Chapter 61 – First Whistle
The city of São Paulo simmered with anticipation, its streets pulsing with the kind of energy that only comes before a derby of this magnitude. By Friday morning, the Palmeiras training center was surrounded—a fortress under siege. Journalists crowded the gates like vultures, their cameras clicking incessantly. Fans pressed against the barriers, their faces alight with hope and fear in equal measure, craning for glimpses of their heroes. Everyone knew who was coming. Everyone knew what this meant.
Palmeiras vs Santos. Semifinal. Neymar on one side. Thiago on the other.
For Thiago, the noise was distant—like thunder outside a closed window. The shouts of reporters, the whir of helicopter blades, the constant murmur of speculation—it all faded into white noise. Inside, he felt still. Calm. The eye of the storm.
The dressing room buzzed with its own energy—more contained, more real. Players taped ankles with practiced efficiency, laced boots so tight the leather creaked, leaned into last-minute stretches that pulled at tired muscles. The air smelled of liniment and sweat, of ambition and fear. Eneas stood in the center with a clipboard clutched in his hands, his voice low, steady, cutting through the pre-match chatter like a knife.

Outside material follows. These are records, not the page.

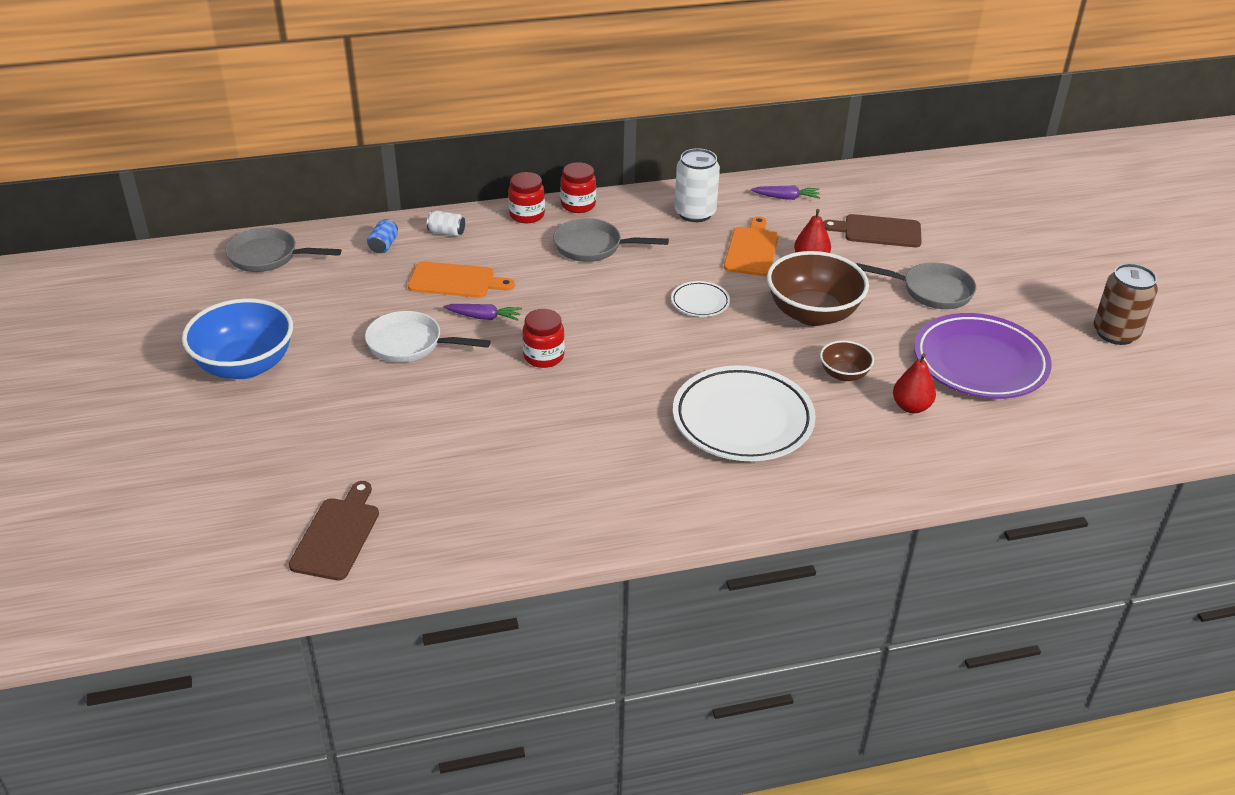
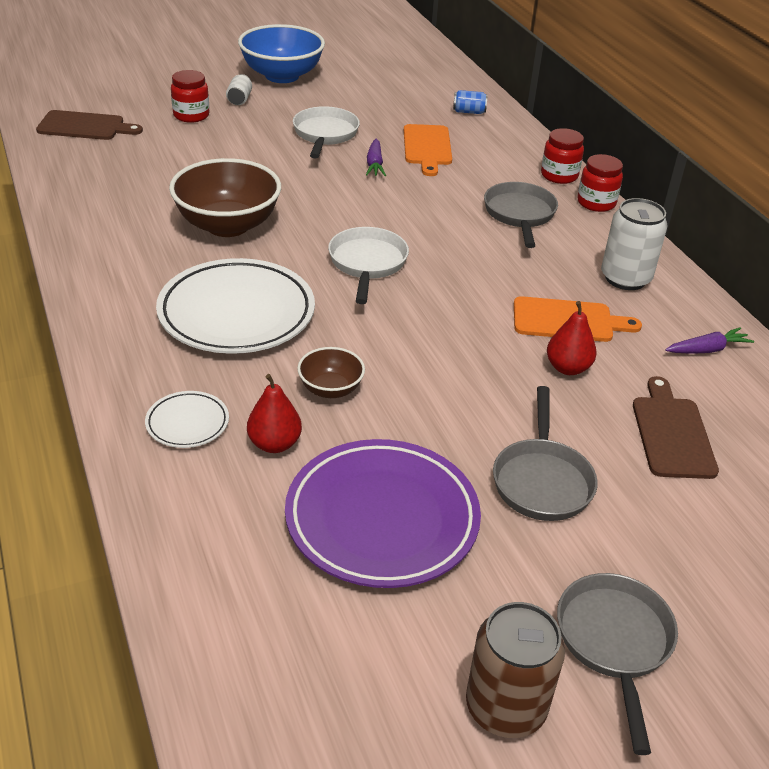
camera: 80 degrees right, 0 degrees up
grey pan [225,227,341,272] -> grey pan moved to [557,573,678,755]
white can [427,210,465,237] -> white can moved to [226,74,252,105]
red jar [522,309,565,368] -> red jar moved to [171,70,209,123]
white plate [671,281,730,317] -> white plate moved to [145,391,229,448]
purple carrot [751,186,820,200] -> purple carrot turned 105 degrees counterclockwise [665,327,754,354]
brown bowl [767,251,869,326] -> brown bowl moved to [169,158,281,237]
none -> white pan [328,227,409,304]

"No distractions," he said, eyes scanning the room. "They’ll want to isolate Neymar wide and draw pressure. We shift compact. We don’t chase shadows."
Thiago sat on the far bench, headphones resting around his neck rather than covering his ears. He didn’t need music to drown out the noise. The rhythm was already in his bloodstream, the beat of his heart syncing with the pulse of the stadium outside.
Kickoff was an hour away.
When he stepped out for the first warm-up, the stadium was already half-full, a sea of green and white banners stretching across the stands like a living tapestry. Chants echoed off the concrete walls, rising and falling like cannon blasts. The sun had dipped just enough to cast long shadows across the pitch, and Allianz Parque looked less like a football ground and more like a theater ready to burn.
As they jogged, Thiago caught sight of Neymar on the far side—juggling the ball with that effortless grace, laughing at something a teammate said, already drawing cameras with every flick of his foot. The Santos squad wore all white, pristine as ghosts against the emerald turf. Thiago didn’t stare. Didn’t linger. Just took the picture in, filed it away, and kept moving.
Focus.
In the tunnel, moments before kickoff, Nando looked over, his face a mask of concentration. "Stay sharp."